Jakarta, Gatra.com - Ketua Pusat Kajian Hukum dan Keadilan Sosial, LSJ FH UGM, Herlambang P. Wiratraman mengatakan, berkaca pada tahun 2023, ada beberapa masalah yang belum terselesaikan dan menjadi ancaman untuk penegakan hukum, hak asasi manusia (HAM), dan demokrasi pada tahun 2024 nanti.
Sepanjang tahun 2023, terjadi keberulangan masalah yang menimpa masyarakat atau pihak-pihak yang kritis terhadap pemerintah. Penggunaan UU ITE menjadi salah satu catatan penting yang patut diwaspadai.
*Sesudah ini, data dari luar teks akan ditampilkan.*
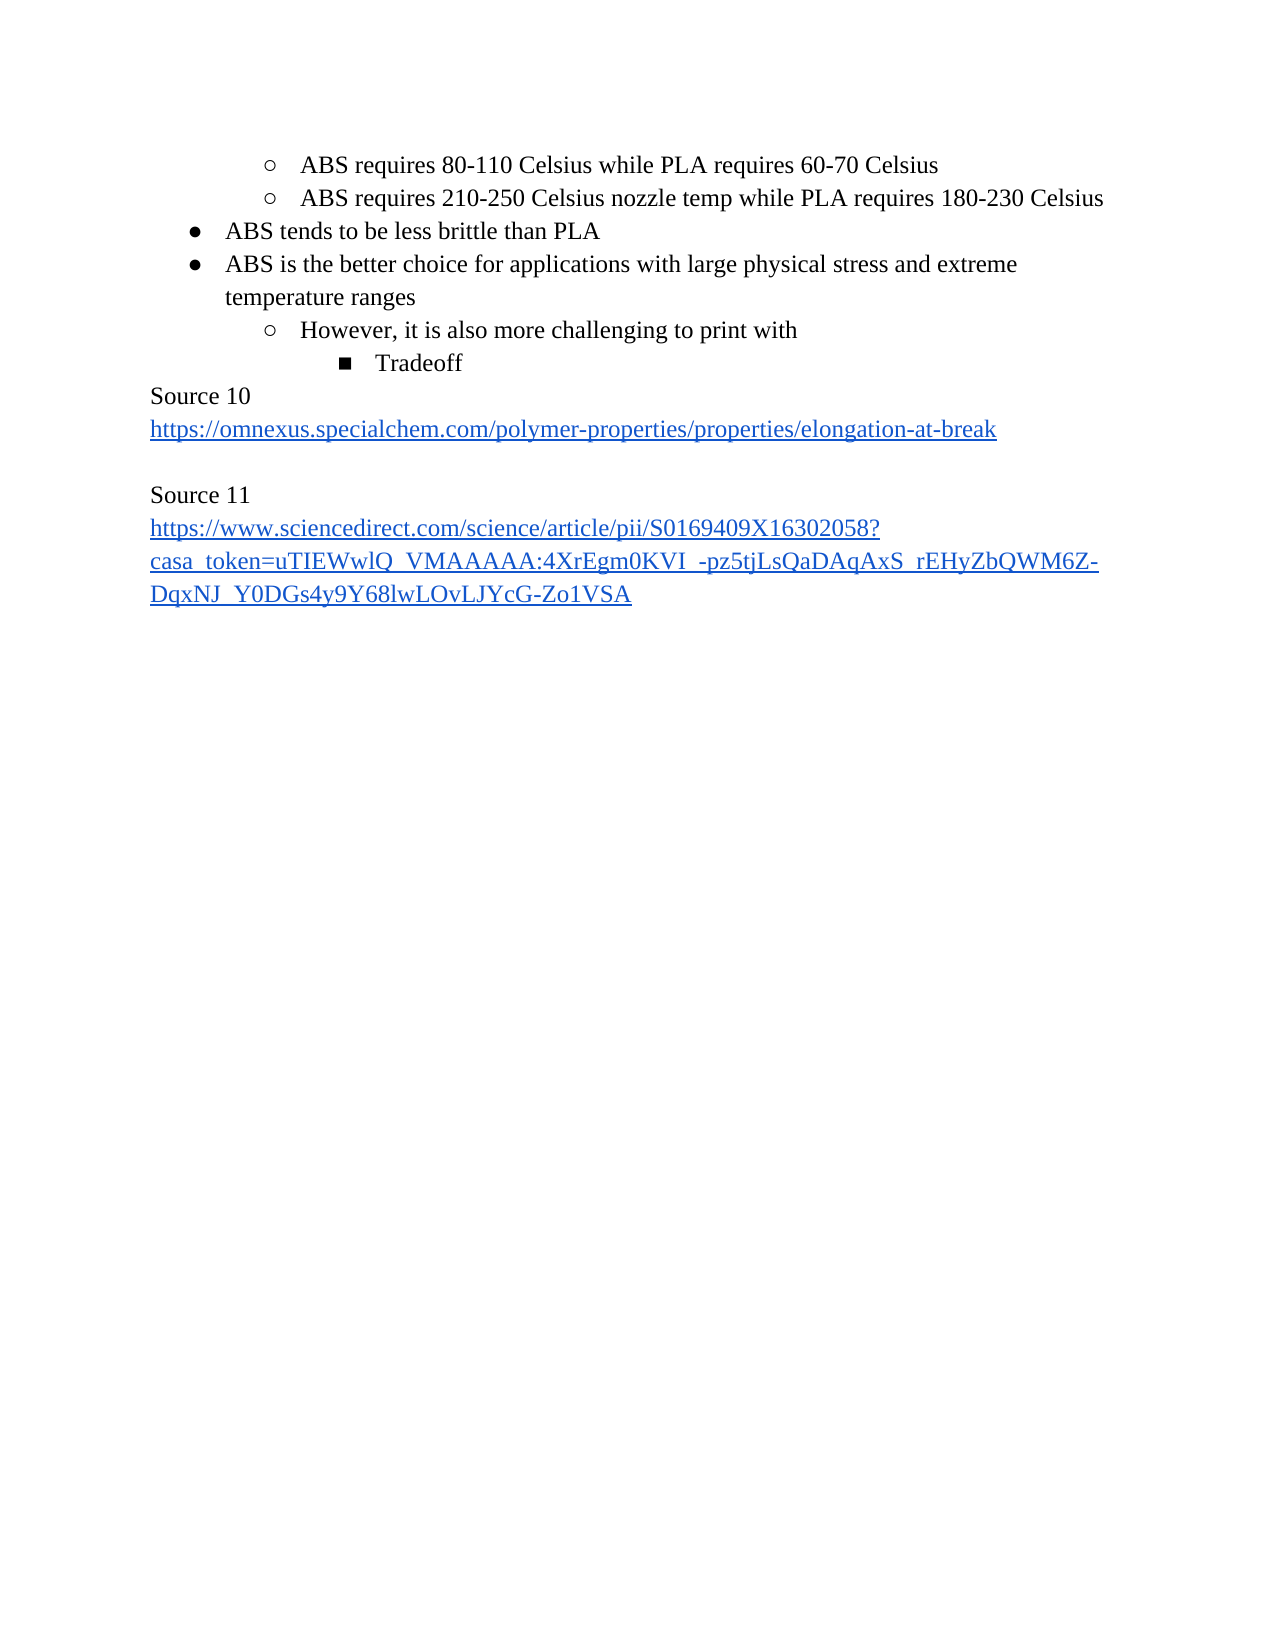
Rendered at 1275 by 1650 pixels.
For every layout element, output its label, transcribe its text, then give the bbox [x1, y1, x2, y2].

list However, it is also more challenging to print with [262, 315, 1125, 344]
text Source 11 [150, 480, 1125, 509]
text https://www.sciencedirect.com/science/article/pii/S0169409X16302058?casa_token=uTIEWwlQ_VMAAAAA:4XrEgm0KVI_-pz5tjLsQaDAqAxS_rEHyZbQWM6Z-DqxNJ_Y0DGs4y9Y68lwLOvLJYcG-Zo1VSA [150, 513, 1125, 608]
list Tradeoff [337, 348, 1125, 377]
list ABS requires 210-250 Celsius nozzle temp while PLA requires 180-230 Celsius [262, 183, 1125, 212]
text https://omnexus.specialchem.com/polymer-properties/properties/elongation-at-break [150, 414, 1125, 443]
list ABS is the better choice for applications with large physical stress and extreme temperature ranges [187, 249, 1125, 311]
list ABS requires 80-110 Celsius while PLA requires 60-70 Celsius [262, 150, 1125, 179]
list ABS tends to be less brittle than PLA [187, 216, 1125, 245]
text Source 10 [150, 381, 1125, 410]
“Dalam catatan Safenet sendiri, sepanjang Januari-Oktober 2023 setidaknya ada 89 kasus kriminalisasi dengan menggunakan pasal-pasal yang bermasalah dalam UU ITE,” ucap Herlambang P. Wiratraman dalam diskusi daring Bulaksumur Legal Outlook 2024: Negara Hukum, HAM, dan Demokrasi Indonesia yang diadakan melalui Zoom pada Jumat (29/12).
Herlambang sendiri mengaku tidak terkejut dengan angka ini. Ia menilai, kriminalisasi berbasis digital sudah menjadi alat politik baru yang menambah untuk menarik masyarakat kritis ke proses peradilan yang berujung pemenjaraan.
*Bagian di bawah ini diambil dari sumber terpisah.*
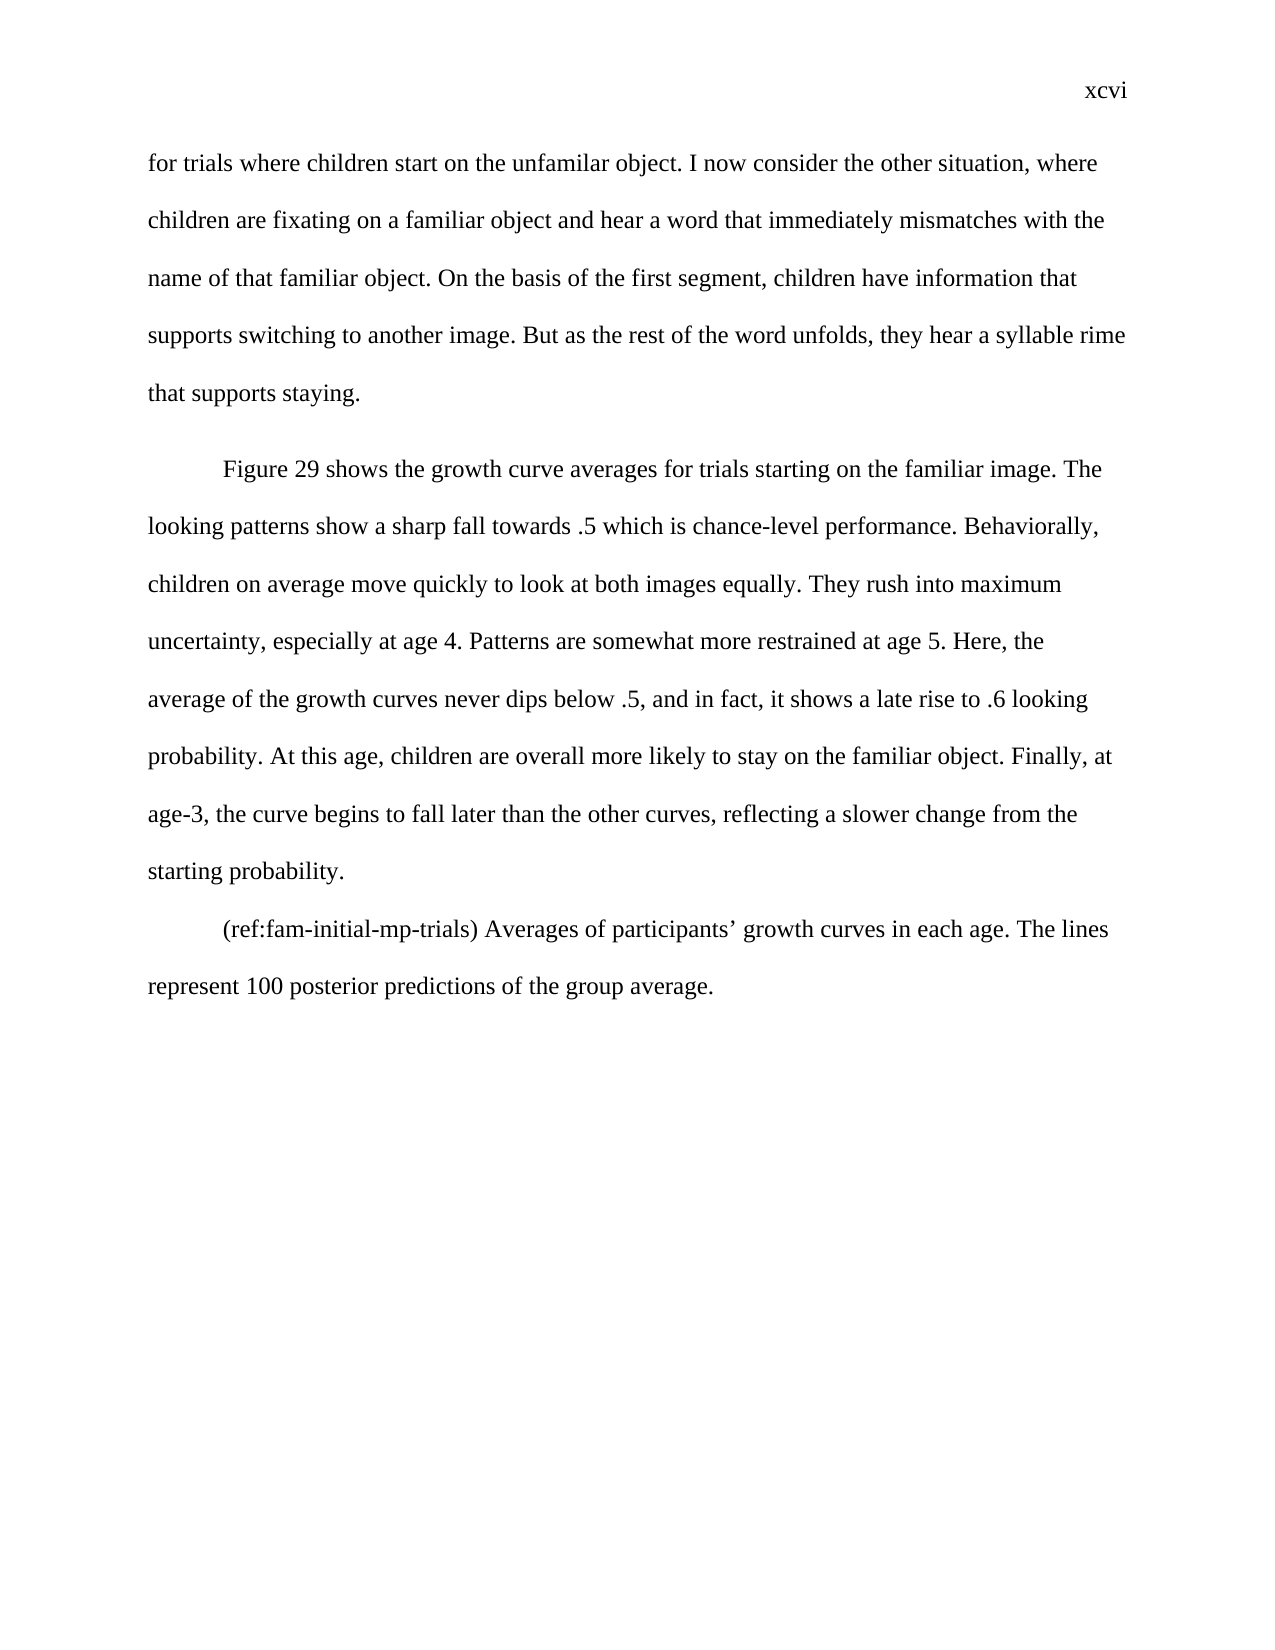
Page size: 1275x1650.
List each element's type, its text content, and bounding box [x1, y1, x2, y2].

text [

Herlambang mengatakan, revisi kedua UU ITE pun tidak memberikan perubahan yang signifikan. Pasalnya, aturan-aturan yang dinilai bermasalah justru masih tetap dipertahankan, yaitu pasal 27 a dan pasal 28 ayat 1.
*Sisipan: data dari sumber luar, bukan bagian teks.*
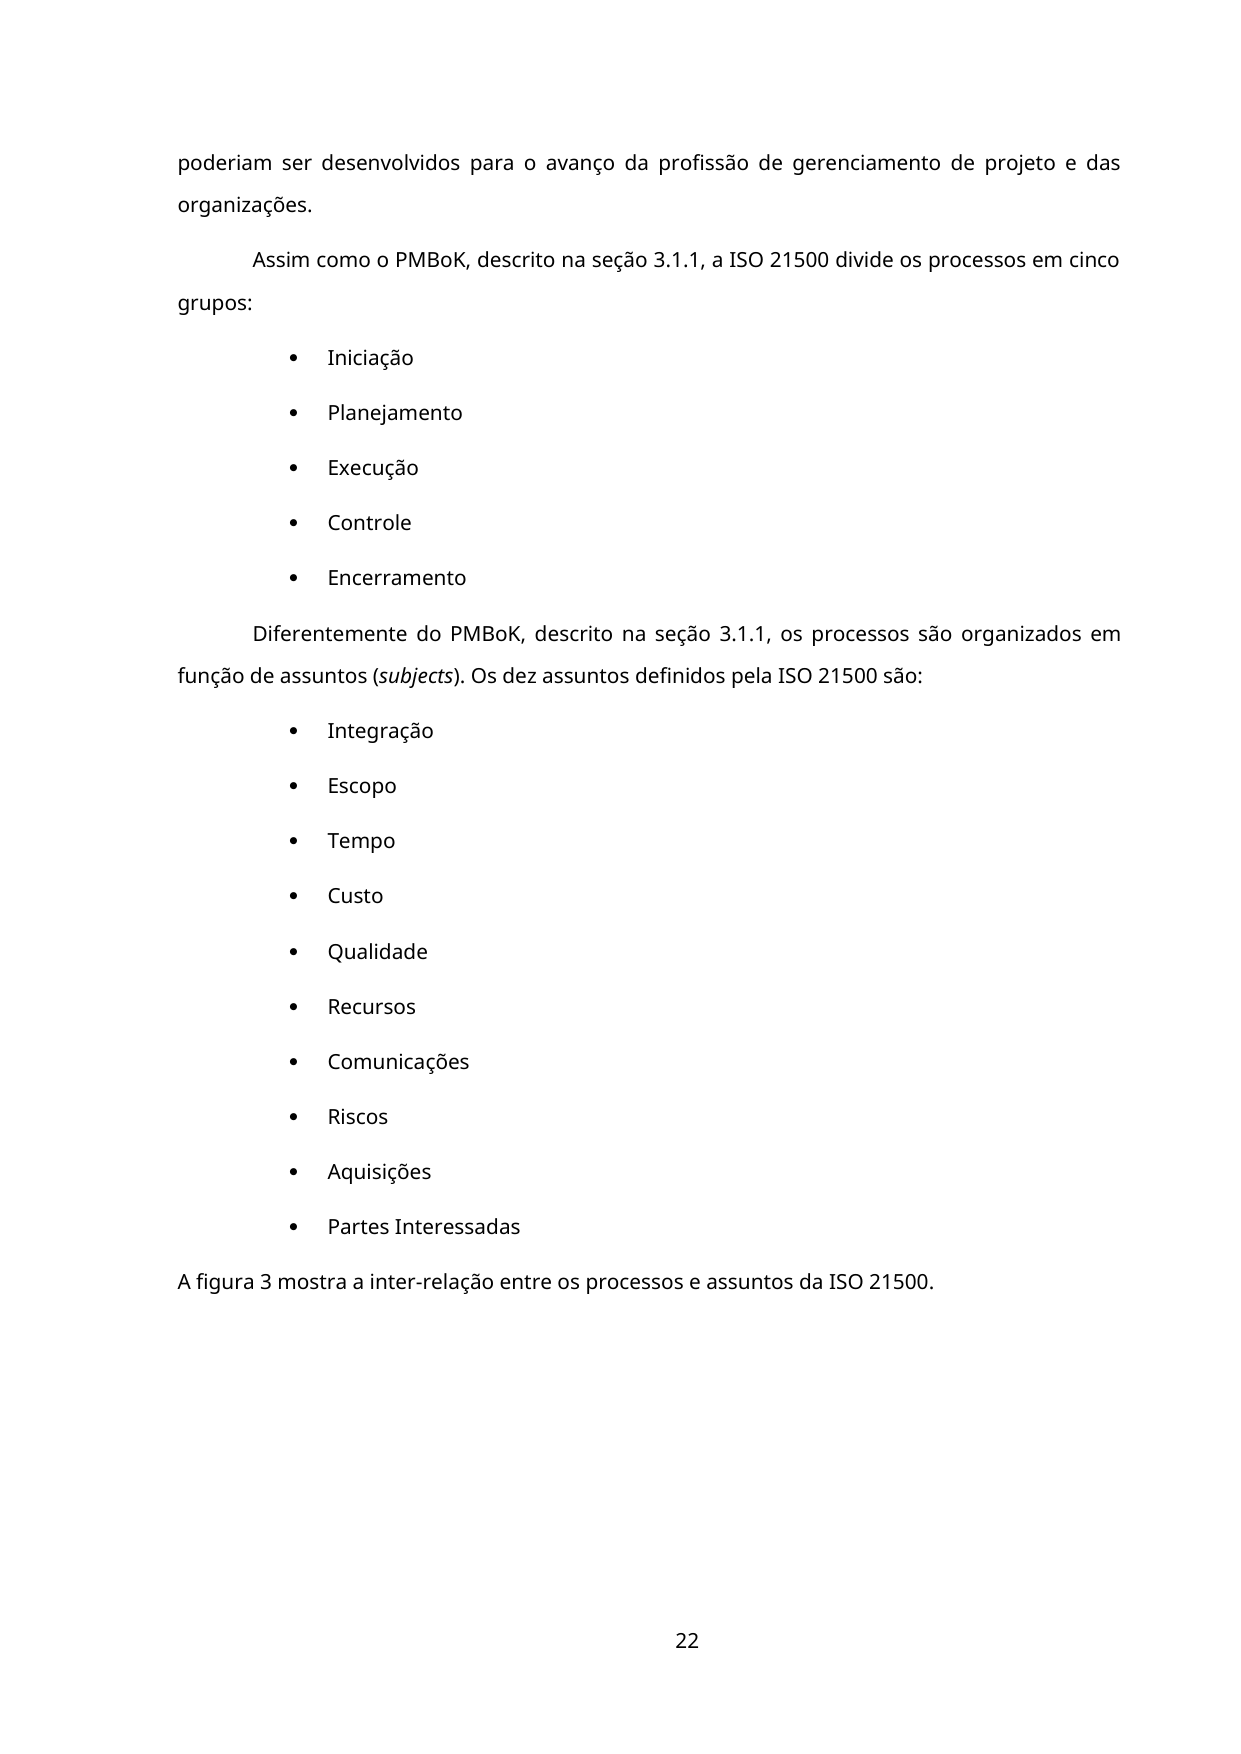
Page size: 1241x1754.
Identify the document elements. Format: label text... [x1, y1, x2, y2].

list Aquisições [290, 1157, 1122, 1186]
list Planejamento [290, 398, 1122, 427]
text Assim como o PMBoK, descrito na seção 3.1.1, a ISO 21500 divide os processos em cinco grupos: [177, 245, 1122, 316]
list Qualidade [290, 937, 1122, 965]
list Controle [290, 508, 1122, 537]
text A figura 3 mostra a inter-relação entre os processos e assuntos da ISO 21500. [177, 1267, 1122, 1296]
list Iniciação [290, 343, 1122, 372]
list Execução [290, 453, 1122, 482]
text Diferentemente do PMBoK, descrito na seção 3.1.1, os processos são organizados em função de assuntos (subjects). Os dez assuntos definidos pela ISO 21500 são: [177, 619, 1122, 690]
list Integração [290, 716, 1122, 745]
list Recursos [290, 992, 1122, 1020]
list Encerramento [290, 563, 1122, 592]
list Tempo [290, 827, 1122, 855]
list Partes Interessadas [290, 1212, 1122, 1241]
list Custo [290, 882, 1122, 910]
list Comunicações [290, 1047, 1122, 1075]
list Riscos [290, 1102, 1122, 1131]
list Escopo [290, 771, 1122, 800]
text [177, 148, 1122, 219]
“Pasal 27 a berkaitan dengan cyber defamation atau menyerang kehormatan, nama baik orang lain. dan pasal 28 ayat 1 itu berkaitan dengan pemberitahuan bohong atau informasi yang menyesatkan,” jelas Herlambang.
Pengesahan revisi UU ITE dinilai menambah kekhawatiran masyarakat yang sudah mempertanyakan keseriusan Pemerintah untuk menghentikan pembungkaman kebebasan sipil di Indonesia.
“Sebenarnya, bukan hal yang mengejutkan di masa pemerintahan Jokowi, rupanya Jokowi memang tidak cukup memperlihatkan komitmen yang kuat terkait pembentukan hukum yang menguatkan partisipasi,” kata Herlambang lagi.
Sejumlah kasus kriminalisasi yang menjadi perhatian adalah kasus Haris Azhar dan Fatia Maulidiyanti yang saat ini menunggu vonis pengadilan karena dinilai bersalah dan telah mencemarkan nama baik Menko Marves Luhut Binsar Pandjaitan karena video podcast yang judulnya mengandung frasa “Lord Luhut”.
Begitupun dengan pernyataan-pernyataan Rocky Gerung yang masih diproses oleh pihak kepolisian.
Herlambang menegaskan, kasus-kasus ini tidak sepatutnya terjadi karena negara demokratis memerlukan kritik untuk memperkuat proses demokratisasi.
Ia melanjutkan, represi-represi yang dihadapi masyarakat saat ini akan menjadi momentum di tahun politik 2024. Herlambang mengatakan, respons dari para pasangan calon akan menjadi penting untuk mengubah sistem yang ada.
“Sejauh mana para capres itu berani atau punya komitmen untuk mengubah arsitektur kekuasaan yang masih mengakar dalam dominasi oligarki,” jelaskan.
Selain mengubah konstelasi pemanfaatan hukum untuk menopang kekuasaan dan relasi antara pemerintah dan oligarki, masyarakat juga perlu meminta pertanggungjawaban pemerintah untuk menghentikan politik manipulasi yang mengganggu kebebasan sipil.
“(Ini) bukan saja marak menjelang Pemilu melainkan pula terus menerus mereproduksi diri untuk pelanggengan rezim yang berkuasa,” jelas Herlambang lagi.